Gaute called to his horse, which had been grazing across the green hillside. He ran to get him and then came back, and they said farewell. Kristin already had her travel bag over her shoulder and her son was putting his foot into the stirrup when he turned around and took a few steps toward her.

“Mother!” For a moment she looked into the depths of his helpless, shame-filled eyes. “You haven’t been . . . no doubt you haven’t been very pleased the last few years. Mother, Jofrid means well; she has great respect for you. Even so, I should have told her more about the kind of woman you are and have been all your days.”

“Why do you happen to think about this now, my Gaute?” His mother’s voice was gentle and surprised. “I’m quite aware that I’m no longer young, and old people are supposed to be difficult to please; all the same, I haven’t aged so much that I don’t have the wits to understand you or your wife. It would trouble me greatly if Jofrid should think that it has been a thankless struggle, after all she has done to spare me work and worry. Do not think, my son, that I fail to see your wife’s virtues or your own loyal love for your mother. If I haven’t shown it as much as you might have expected, you must have forbearance and remember that’s the way old people are.”

Gaute stared at his mother, open-mouthed. “Mother . . .” Then he burst into tears and leaned against his horse, shaking with sobs.

But Kristin stood her ground; her voice revealed nothing except amazement and maternal kindness.

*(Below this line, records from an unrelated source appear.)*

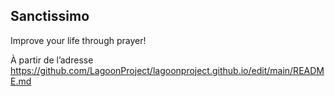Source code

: ## Sanctissimo

Improve your life through prayer!

À partir de l’adresse <https://github.com/LagoonProject/lagoonproject.github.io/edit/main/README.md> 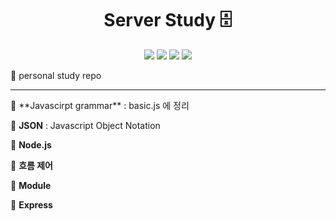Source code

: <h1 align="center"> Server Study  🗄 </h1>

<p align="center">
  <img src="https://img.shields.io/badge/Server-black" />
  <img src="https://img.shields.io/badge/Nodejs-green" />
  <img src="https://img.shields.io/badge/Express-purple" />
  <img src="https://img.shields.io/badge/Visual Studio Code-blue" />
</p>


 📌 personal study repo

<hr>
📝 **Javascirpt grammar** : basic.js 에 정리

📝 **JSON** : Javascript Object Notation

📝 **Node.js**

📝 **흐름 제어**

📝 **Module**

📝 **Express**



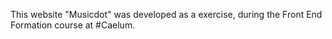 This website "Musicdot" was developed as a exercise, during the Front End Formation course at #Caelum.
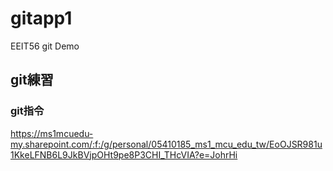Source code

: # gitapp1
EEIT56 git Demo

## git練習
### git指令

https://ms1mcuedu-my.sharepoint.com/:f:/g/personal/05410185_ms1_mcu_edu_tw/EoOJSR981u1KkeLFNB6L9JkBVjpOHt9pe8P3CHI_THcVIA?e=JohrHi
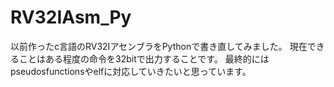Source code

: # RV32IAsm_Py
以前作ったc言語のRV32IアセンブラをPythonで書き直してみました。
現在できることはある程度の命令を32bitで出力することです。
最終的にはpseudosfunctionsやelfに対応していきたいと思っています。
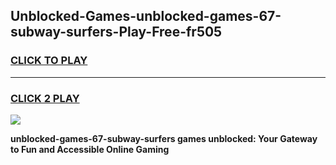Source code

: 
## Unblocked-Games-unblocked-games-67-subway-surfers-Play-Free-fr505
<h3>
<a href="https://premium76.site?title=unblocked-games-67-subway-surfers&ref=19M">CLICK TO PLAY</a></h3>
<hr>

<h3>
<a href="https://premium76.site?title=unblocked-games-67-subway-surfers&ref=19M">CLICK 2 PLAY</a>
  
</h3>

<a href="https://premium76.site?title=unblocked-games-67-subway-surfers&ref=19M"><img src="https://clearcache.store/games.png"></a>


**unblocked-games-67-subway-surfers games unblocked: Your Gateway to Fun and Accessible Online Gaming**
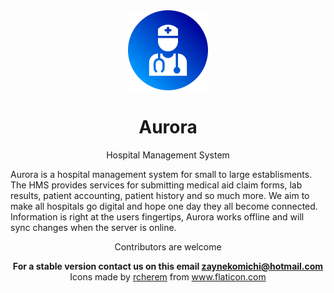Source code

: 
<div align="center" id="Header">
  <img src="assets/doctor.png"/>
  <h1>Aurora</h1>
  <p>Hospital Management System</p>
</div>
<div>
  <p>Aurora is a hospital management system for small to large establisments. The HMS provides services for submitting medical aid claim forms, lab results, patient accounting, patient history and so much more. We aim to make all hospitals go digital and hope one day they all become connected. Information is right at the users fingertips, Aurora works offline and will sync changes when the server is online.</p>
</div>
<div align="center">
  <p>Contributors are welcome</p>
  <b>For a stable version contact us on this email <a href="mailto://zaynekomichi@hotmail.com">zaynekomichi@hotmail.com</a></b>
  <div>Icons made by <a href="" title="rcherem">rcherem</a> from <a href="https://www.flaticon.com/" title="Flaticon">www.flaticon.com</a></div>
</div>

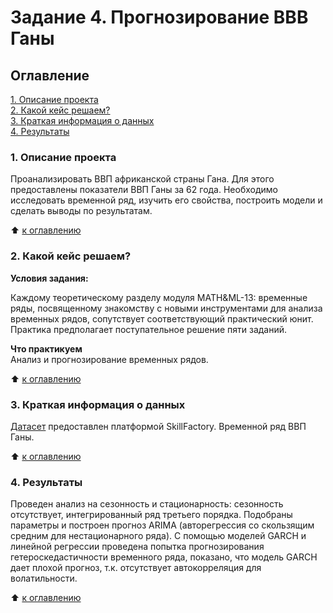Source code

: # Задание 4. Прогнозирование ВВВ Ганы
## Оглавление  
[1. Описание проекта](./README.md#1-Описание-проекта)  
[2. Какой кейс решаем?](./README.md#2-Какой-кейс-решаем)  
[3. Краткая информация о данных](./README.md#3-Краткая-информация-о-данных)  
[4. Результаты](./README.md#4-Результаты)    

### 1. Описание проекта    
Проанализировать ВВП африканской страны Гана. Для этого предоставлены показатели ВВП Ганы за 62 года. Необходимо исследовать временной ряд, изучить его свойства, построить модели и сделать выводы по результатам.

:arrow_up: [к оглавлению](./README.md#Оглавление)

### 2. Какой кейс решаем?  

**Условия задания:**

Каждому теоретическому разделу модуля MATH&ML-13: временные ряды, посвященному знакомству с новыми инструментами для анализа временных рядов, сопутствует соответствующий практический юнит. Практика предполагает поступательное решение пяти заданий.

**Что практикуем**     
Анализ и прогнозирование временных рядов.

:arrow_up: [к оглавлению](./README.md#Оглавление)

### 3. Краткая информация о данных
[Датасет](./ghana_gdp.zip) предоставлен платформой SkillFactory. Временной ряд ВВП Ганы.
 
:arrow_up: [к оглавлению](./README.md#Оглавление)

### 4. Результаты  
Проведен анализ на сезонность и стационарность: сезонность отсутствует, интегрированный ряд третьего порядка. Подобраны параметры и построен прогноз ARIMA (авторегрессия со скользящим средним для нестационарного ряда). С помощью моделей GARCH и линейной регрессии проведена попытка прогнозирования гетероскедастичности временного ряда, показано, что модель GARCH дает плохой прогноз, т.к. отсутствует автокорреляция для волатильности.

:arrow_up: [к оглавлению](./README.md#Оглавление)
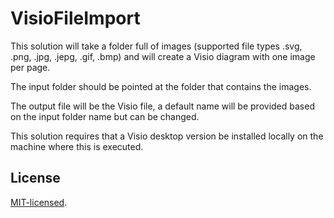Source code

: # VisioFileImport

This solution will take a folder full of images (supported file types .svg, .png, .jpg, .jepg, .gif, .bmp) and will create a Visio diagram with one image per page.

The input folder should be pointed at the folder that contains the images.

The output file will be the Visio file, a default name will be provided based on the input folder name but can be changed.

This solution requires that a Visio desktop version be installed locally on the machine where this is executed.

## License
<a href="http://opensource.org/licenses/MIT">MIT-licensed</a>.
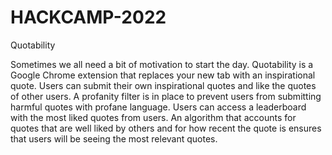 # HACKCAMP-2022

Quotability

Sometimes we all need a bit of motivation to start the day.
Quotability is a Google Chrome extension that replaces your new tab with an inspirational quote.
Users can submit their own inspirational quotes and like the quotes of other users. 
A profanity filter is in place to prevent users from submitting harmful quotes with profane language.
Users can access a leaderboard with the most liked quotes from users. 
An algorithm that accounts for quotes that are well liked by others and for how recent the quote is ensures that users will be seeing the most relevant quotes. 
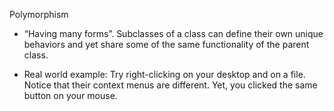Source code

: Polymorphism

* “Having many forms”. Subclasses of a class can define their own unique behaviors and yet share some of the same functionality of the parent class.

* Real world example: Try right-clicking on your desktop and on a file. Notice that their context menus are different. Yet, you clicked the same button on your mouse.
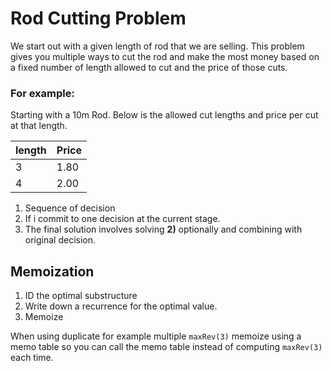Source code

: # Rod Cutting Problem

We start out with a given length of rod that we are selling. This problem gives you multiple ways to cut the rod and make the most money based on a fixed number of length allowed to cut and the price of those cuts.

### For example:

Starting with a 10m Rod.
Below is the allowed cut lengths and price per cut at that length.

| length | Price |
| ------ | ----- |
| 3      | 1.80  |
| 4      | 2.00  |

1. Sequence of decision
2. If i commit to one decision at the current stage.
3. The final solution involves solving **2)** optionally and combining with original decision.

## Memoization

1. ID the optimal substructure
2. Write down a recurrence for the optimal value.
3. Memoize

When using duplicate for example multiple `maxRev(3)` memoize using a memo table so you can call the memo table instead of computing `maxRev(3)` each time.
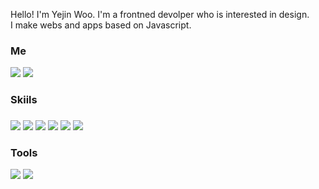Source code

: Hello! I'm Yejin Woo. I'm a frontned devolper who is interested in design.   
I make webs and apps based on Javascript.


### Me
<img src="https://img.shields.io/badge/blog-E34F26?style=flat-square&logo=tistory&logoColor=white"/> <img src="https://img.shields.io/badge/yejinwoo.me@gmail.com-EA4335?style=flat-square&logo=Gmail&logoColor=white"/>

### Skiils
###
<img src="https://img.shields.io/badge/HTML5-E34F26?style=flat-square&logo=HTML5&logoColor=white"/> <img src="https://img.shields.io/badge/CSS3-1572B6?style=flat-square&logo=CSS3&logoColor=white"/> <img src="https://img.shields.io/badge/JavaScript-F7DF1E?style=flat-square&logo=JavaScript&logoColor=white"/> <img src="https://img.shields.io/badge/TypeScript-3178C6?style=flat-square&logo=TypeScript&logoColor=white"/> <img src="https://img.shields.io/badge/React-61DAFB?style=flat-square&logo=React&logoColor=white"/> <img src="https://img.shields.io/badge/Node.js-339933?style=flat-square&logo=Node.js&logoColor=white"/> 

### Tools
<img src="https://img.shields.io/badge/git-F05032?style=flat-square&logo=git&logoColor=white"/> <img src="https://img.shields.io/badge/figma-9C56F6?style=flat-square&logo=figma&logoColor=white"/>
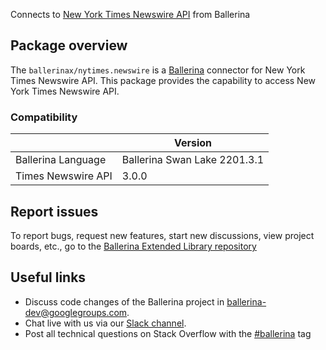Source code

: Connects to [New York Times Newswire API](https://developer.nytimes.com/docs/timeswire-product/1/overview) from Ballerina

## Package overview
The `ballerinax/nytimes.newswire` is a [Ballerina](https://ballerina.io/) connector for New York Times Newswire API.
This package provides the capability to access New York Times Newswire API.

### Compatibility
|                               | Version                         |
|-------------------------------|---------------------------------|
| Ballerina Language            | Ballerina Swan Lake 2201.3.1      | 
| Times Newswire API            | 3.0.0                           |

## Report issues
To report bugs, request new features, start new discussions, view project boards, etc., go to the [Ballerina Extended Library repository](https://github.com/ballerina-platform/ballerina-extended-library)

## Useful links
- Discuss code changes of the Ballerina project in [ballerina-dev@googlegroups.com](mailto:ballerina-dev@googlegroups.com).
- Chat live with us via our [Slack channel](https://ballerina.io/community/slack/).
- Post all technical questions on Stack Overflow with the [#ballerina](https://stackoverflow.com/questions/tagged/ballerina) tag
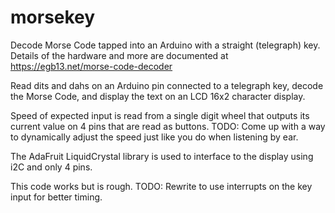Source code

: # morsekey
Decode Morse Code tapped into an Arduino with a straight (telegraph) key.  Details of the hardware
and more are documented at https://egb13.net/morse-code-decoder

Read dits and dahs on an Arduino pin connected to a telegraph key, decode the Morse Code, and display
the text on an LCD 16x2 character display.

Speed of expected input is read from a single digit wheel that outputs its current value on 4 pins
that are read as buttons.  TODO: Come up with a way to dynamically adjust the speed just like you do
when listening by ear.

The AdaFruit LiquidCrystal library is used to interface to the display using i2C and only 4 pins.

This code works but is rough.  TODO: Rewrite to use interrupts on the key input for better timing.
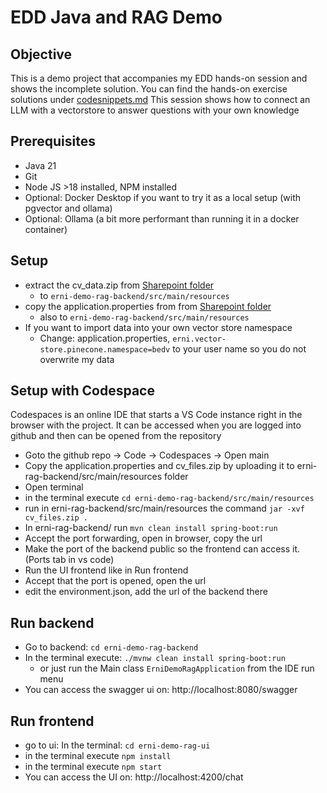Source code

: # EDD Java and RAG Demo
## Objective
This is a demo project that accompanies my EDD hands-on
session and shows the incomplete solution.
You can find the hands-on exercise solutions under [codesnippets.md](./erni-demo-rag-backend/snippets/code_snippets.md)
This session shows how to connect an LLM with a vectorstore
to answer questions with your own knowledge

## Prerequisites
* Java 21 
* Git
* Node JS >18 installed, NPM installed
* Optional: Docker Desktop if you want to try it as a local setup (with pgvector and ollama)
* Optional: Ollama (a bit more performant than running it in a docker container)

## Setup
* extract the cv_data.zip from [Sharepoint folder](https://erniegh-my.sharepoint.com/:f:/g/personal/david_beisert_betterask_erni/Es-_6g4ai89Cj5LcHQT7T2kBiqaq9MD-5ApdtmRSW6PR2g?e=9j3nXx) 
  * to ``erni-demo-rag-backend/src/main/resources``
* copy the application.properties from from [Sharepoint folder](https://erniegh-my.sharepoint.com/:f:/g/personal/david_beisert_betterask_erni/Es-_6g4ai89Cj5LcHQT7T2kBiqaq9MD-5ApdtmRSW6PR2g?e=9j3nXx) 
  * also to ``erni-demo-rag-backend/src/main/resources``
* If you want to import data into your own vector store namespace
  * Change: application.properties, ``erni.vector-store.pinecone.namespace=bedv`` to your user name so you do not overwrite my data

## Setup with Codespace
Codespaces is an online IDE that starts a VS Code instance right in the browser with the project. It can be accessed when you are logged into github
and then can be opened from the repository
* Goto the github repo -> Code -> Codespaces -> Open main
* Copy the application.properties and cv_files.zip by uploading it to erni-rag-backend/src/main/resources folder
* Open terminal
* in the terminal execute ``cd erni-demo-rag-backend/src/main/resources``
* run in erni-rag-backend/src/main/resources the command ``jar -xvf cv_files.zip .``
* In erni-rag-backend/ run ``mvn clean install spring-boot:run``
* Accept the port forwarding, open in browser, copy the url
* Make the port of the backend public so the frontend can access it. (Ports tab in vs code)
* Run the UI frontend like in Run frontend
* Accept that the port is opened, open the url
* edit the environment.json, add the url of the backend there

## Run backend 
* Go to backend: ``cd erni-demo-rag-backend``
* In the terminal execute:  ``./mvnw clean install spring-boot:run``
  * or just run the Main class ``ErniDemoRagApplication`` from the IDE run menu
* You can access the swagger ui on: http://localhost:8080/swagger

## Run frontend
* go to ui:  In the terminal: ``cd erni-demo-rag-ui``
* in the terminal execute ``npm install``
* in the terminal execute ``npm start``
* You can access the UI on: http://localhost:4200/chat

“My Gaute, you are young, and you’ve been my little lamb all your days, as your father used to say. But you must not carry on like this, son. Now you’re the master back home, and a grown man. If I were setting off for Romaborg or Jorsal, well . . . But it’s unlikely that I will encounter any great dangers on this journey. I will find others to keep me company, you know; if not before, then when I reach Toftar. From there groups of pilgrims leave every morning during this time.”

“Mother, Mother, don’t leave us! Now that we’ve taken all power and authority out of your hands, pushed you aside into a corner . . .”

Kristin shook her head with a little smile. “I’m afraid my children seem to think I have an overbearing desire to take charge.”

Gaute turned to face her. She took one of his hands in hers and placed her other hand on his shoulder as she implored him to believe that she was not ungrateful toward him or Jofrid; she asked God to be with him. Then she turned him toward his horse, and with a laugh she gave him a thump between his shoulders for good luck.

She stood gazing after him until he disappeared beneath the cliff. How handsome he looked riding the big blue-black horse.

She felt so strange. She sensed everything around her with such unusual clarity: the sunsated air, the hot fragrance of the pine forest, the chittering of tiny sparrows in the grass. At the same time she was looking inside herself, seeing pictures the way someone with a high fever may believe she is peering at inner images. Inside her there was an empty house, completely silent, dimly lit, and with a smell of desolation. The scene shifted: a tidal shore from which the sea had retreated far away; rounded, light-colored stones, heaps of dark, lifeless seaweed, all sorts of flotsam.

Then she shifted her travel bag to a more comfortable position, picked up her staff, and set off down toward the valley. If she was not meant to come back, then it was God’s will and useless to be frightened. But more likely it was because she was old. . . . She made the sign of the cross and strode faster, longing just the same to reach the hillside where the road passed among farms.

Only for one short section of the public road was it possible to see the buildings of Haugen high on the mountain crest. Her heart began hammering at the mere thought.

As she had predicted, she met more pilgrims when she reached Toftar late in the day. The next morning she was joined by several others as they all set off into the mountains.

A priest and his servant, along with two women, his mother and sister, were on horseback, and they soon pulled far ahead of those on foot. Kristin felt a pang in her heart as she gazed after another woman riding between her two children.